Se acercó el paquete a la nariz, inhaló el aroma de los granos tostados. El dolor disminuyó, aunque no desapareció.
– Gracias, niña. – Murmuró Dolores.
– Me llamo Paula, y debe agradecerle al gatito. – Sonrió la chica. – Estaba a su lado maullando fuertemente.
– Gracias, guapa. – Dolores acarició a la gatita que se había sentado a su lado en el banco. Justamente la misma rayada.
– ¿Qué le sucedió? – Preguntó la joven.
– Un ataque, niña, una migraña. – Admitió Dolores. – Me preocupé demasiado, sucede…
– La llevaré a casa, será difícil para usted ir sola…
– … Mi abuelita también sufre de migrañas. – Contó Paula mientras compartían un café con leche y galletas en el apartamento de Dolores. – Es mi bisabuela en realidad, pero la llamo “abuelita”. Vive en el pueblo con mi abuela, mi madre y mi padre. Yo estudio aquí, en la escuela de enfermería. Abuelita también me llama “niña”. Y, ¡qué curioso! Al principio pensé que usted era ella, se parecen tanto. ¿No ha intentado buscar a sus familiares, los verdaderos?
– Paula, niña, ¿cómo los encontraría? Apenas los recuerdo. Ni el apellido, ni de dónde soy. – Contaba Dolores mientras acariciaba a la gata acurrucada en sus piernas. – Lo que recuerdo es el bombardeo cuando íbamos en un carro, luego los tanques… Corrí tanto que se me olvidó todo. ¡Horror, un horror para toda la vida! Me recogió la mujer a la que siempre llamé mamá, y sigue siendo mi mamá. Después de la guerra su esposo llegó, y fue el mejor papá del mundo. Lo único que conservo es mi nombre. Mi familia biológica, probablemente murió ahí, bajo las bombas. Mamá, María…

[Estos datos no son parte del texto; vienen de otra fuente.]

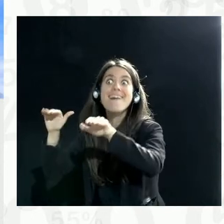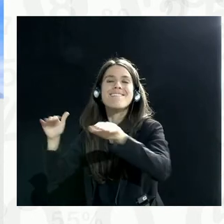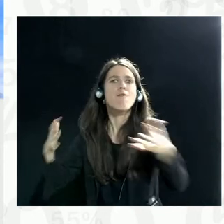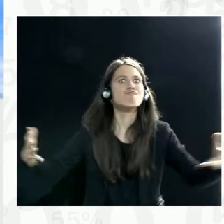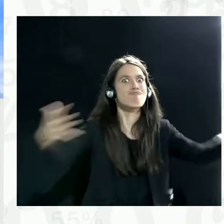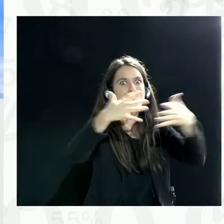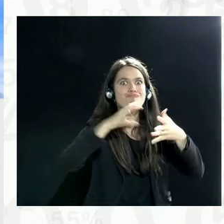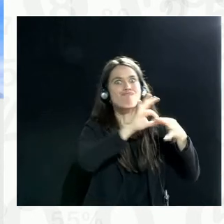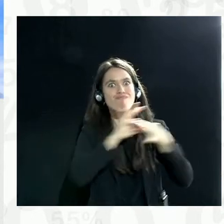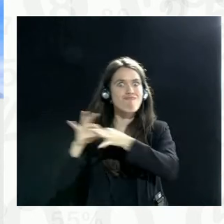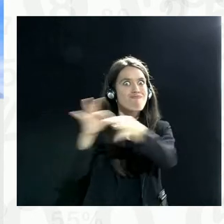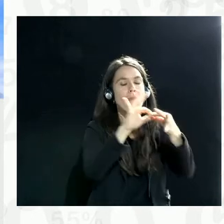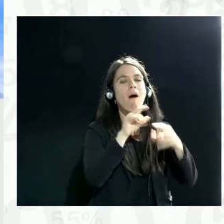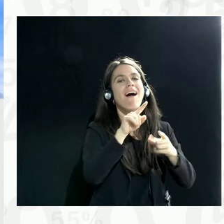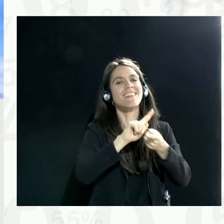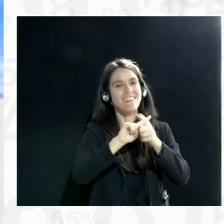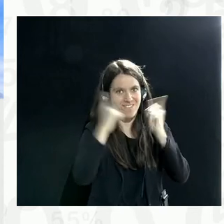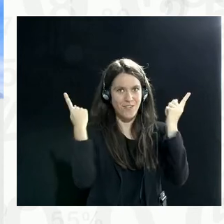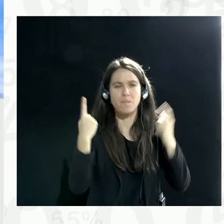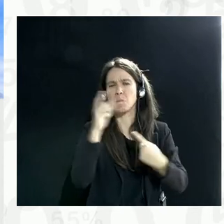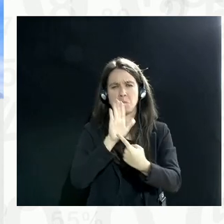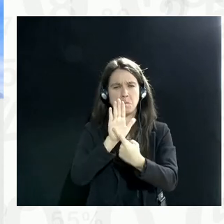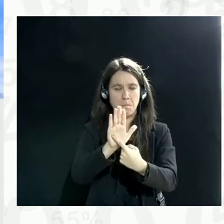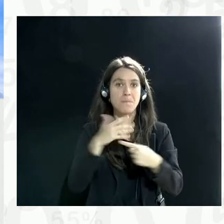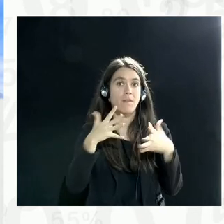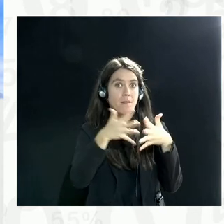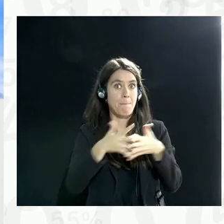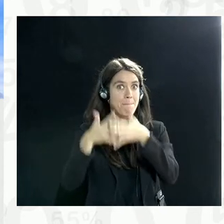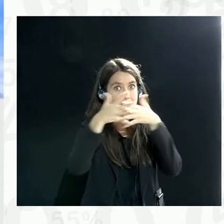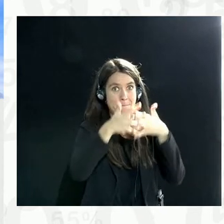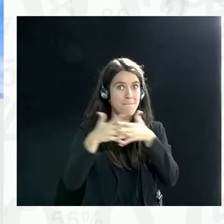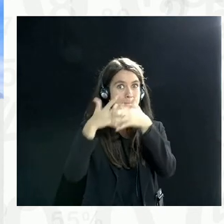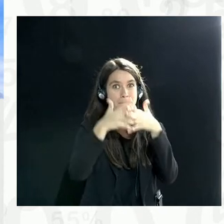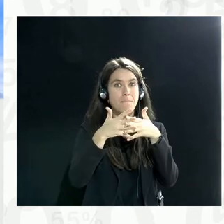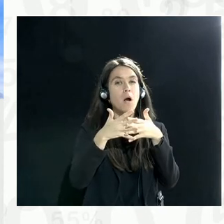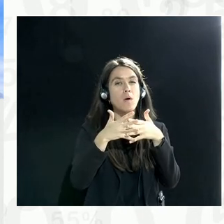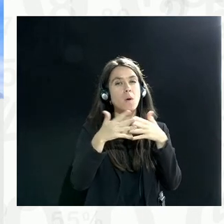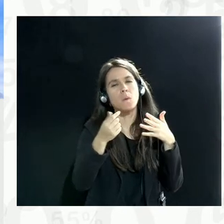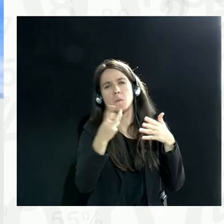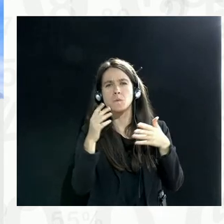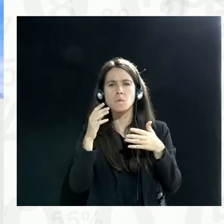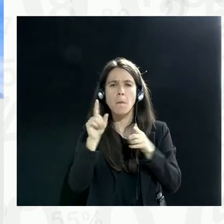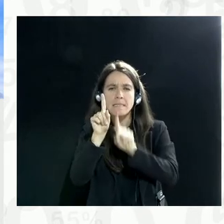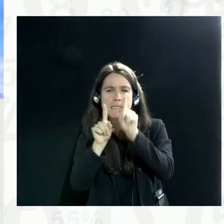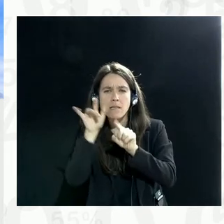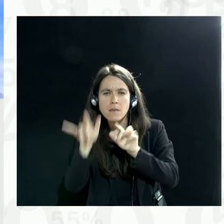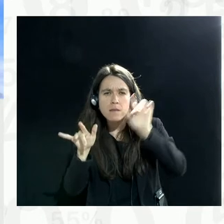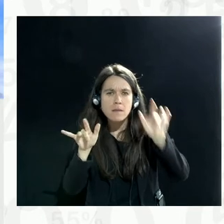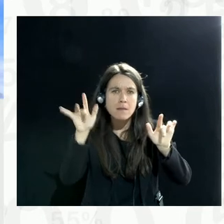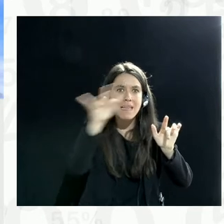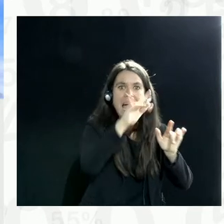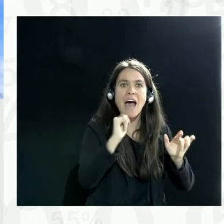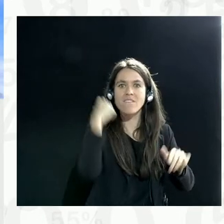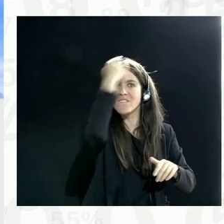real example. In the United States and particular cities through the US, you will find that face recognition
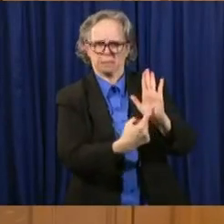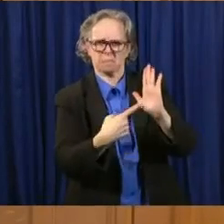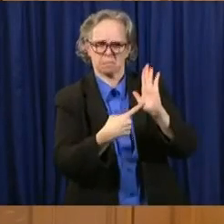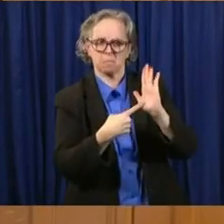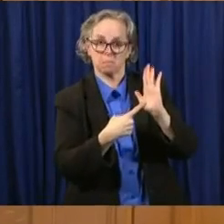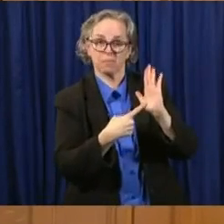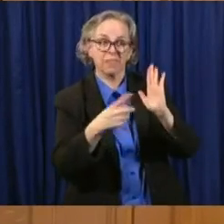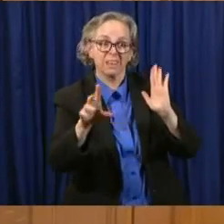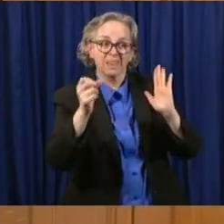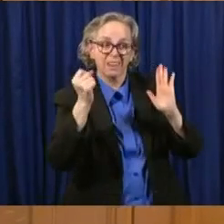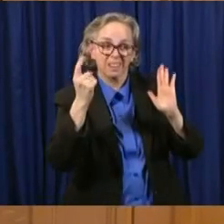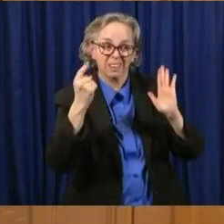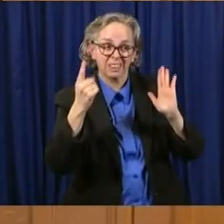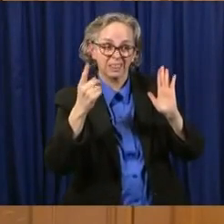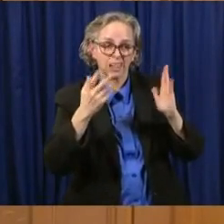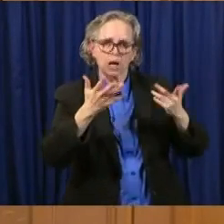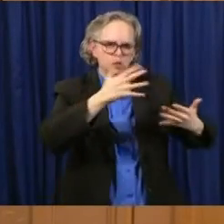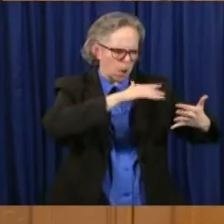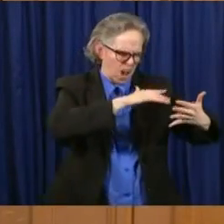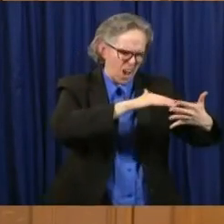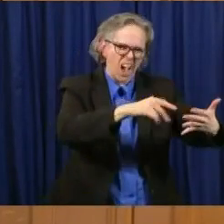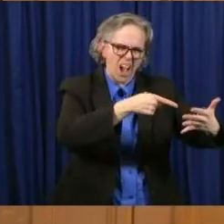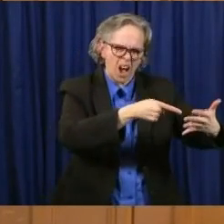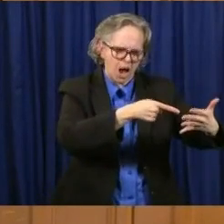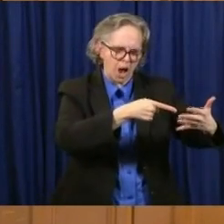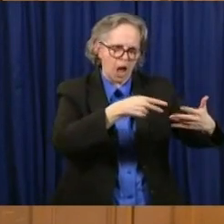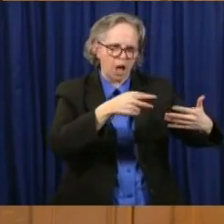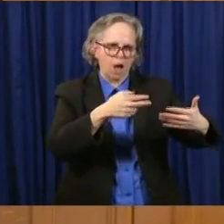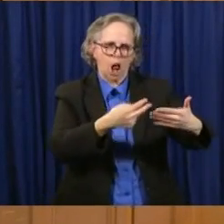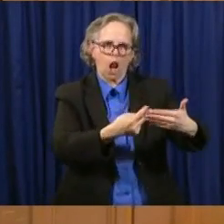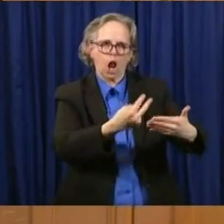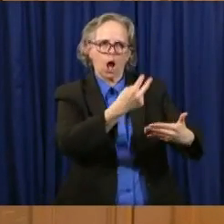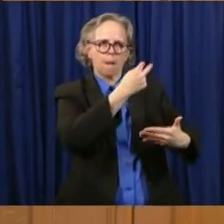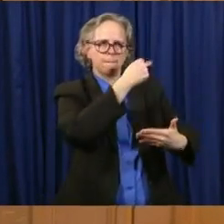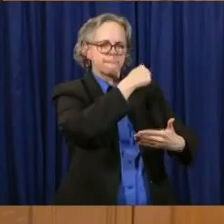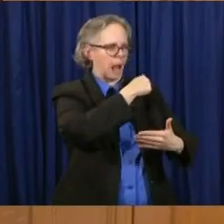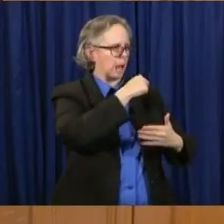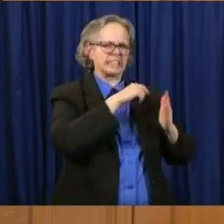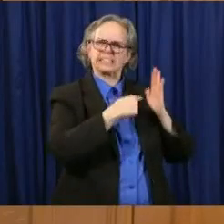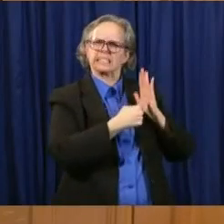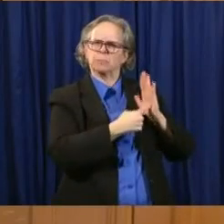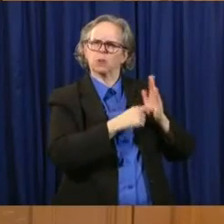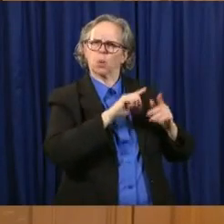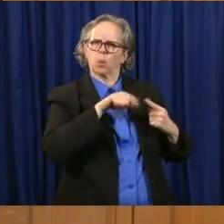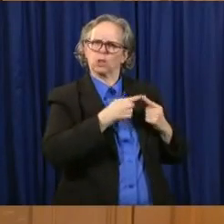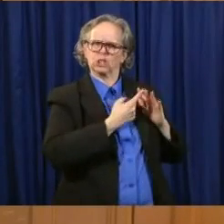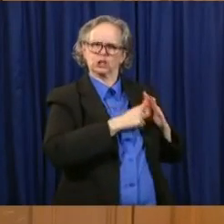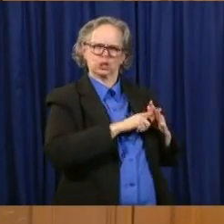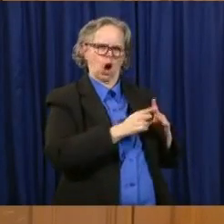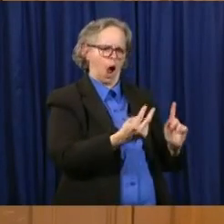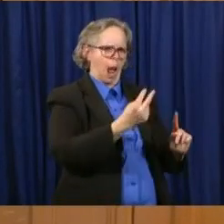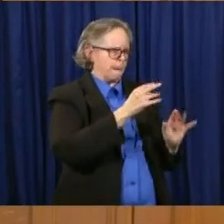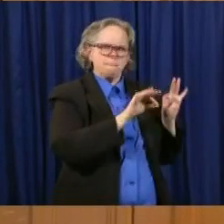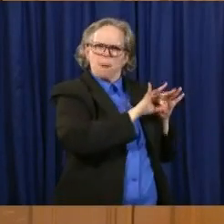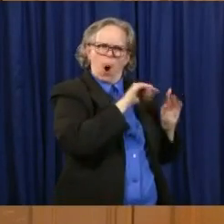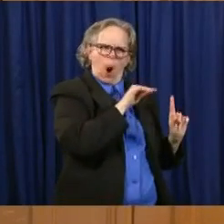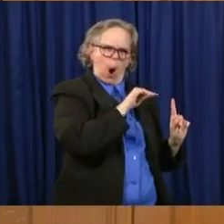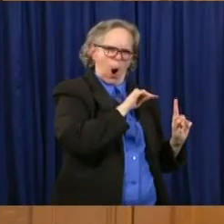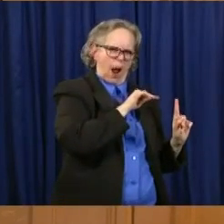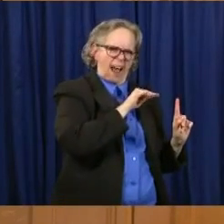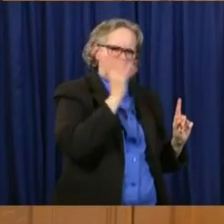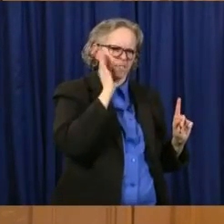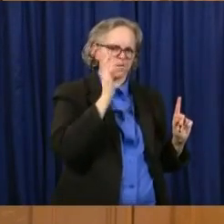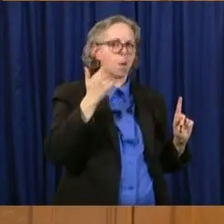when did symptoms actually start, because that's much more important to us clinically in detecting this. So symptom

No se dio cuenta de que Paula se estremeció y la miró con ojos enormes y azules:
– Señora Dolores, ¿tiene un lunar en el hombro derecho, en forma de hoja?
Sorprendida, Dolores casi se atragantó con el café, mientras la gatita la miraba fijamente.
– ¿Cómo sabes eso, niña?
– Mi abuelita tiene uno igual. – Susurró Paula. – Su nombre es María. Aún llora cuando recuerda a su hermanita, su gemela, Lolita. Se perdió durante un bombardeo al evacuar. Los enemigos cortaron el camino y tuvieron que volver a casa, ahí vivieron la ocupación. Pero Lolita desapareció. La buscaron mucho, pero nunca la encontraron…
Desde la mañana siguiente, Dolores se encontraba inquieta. Iba de la ventana a la puerta, esperando visita. La gatita nunca la dejaba sola, mirándola con preocupación.
– No te preocupes, Margot, estoy bien, – tranquilizaba Dolores a su gata. – Solo el corazón que late…
Finalmente, sonó el timbre. Dolores, nerviosa, abrió la puerta. Dos mujeres mayores se miraron, llenas de esperanza. Era como ver un reflejo en el espejo: el mismo azul en los ojos, los rizos grises, las arrugas de tristeza en las comisuras de sus labios.
Finalmente, una de las visitantes suspiró aliviada, sonrió, dio un paso adelante y abrazó a Dolores:
– ¡Hola, Lolita!
Y en el umbral, secándose lágrimas de felicidad, estaban sus seres queridos.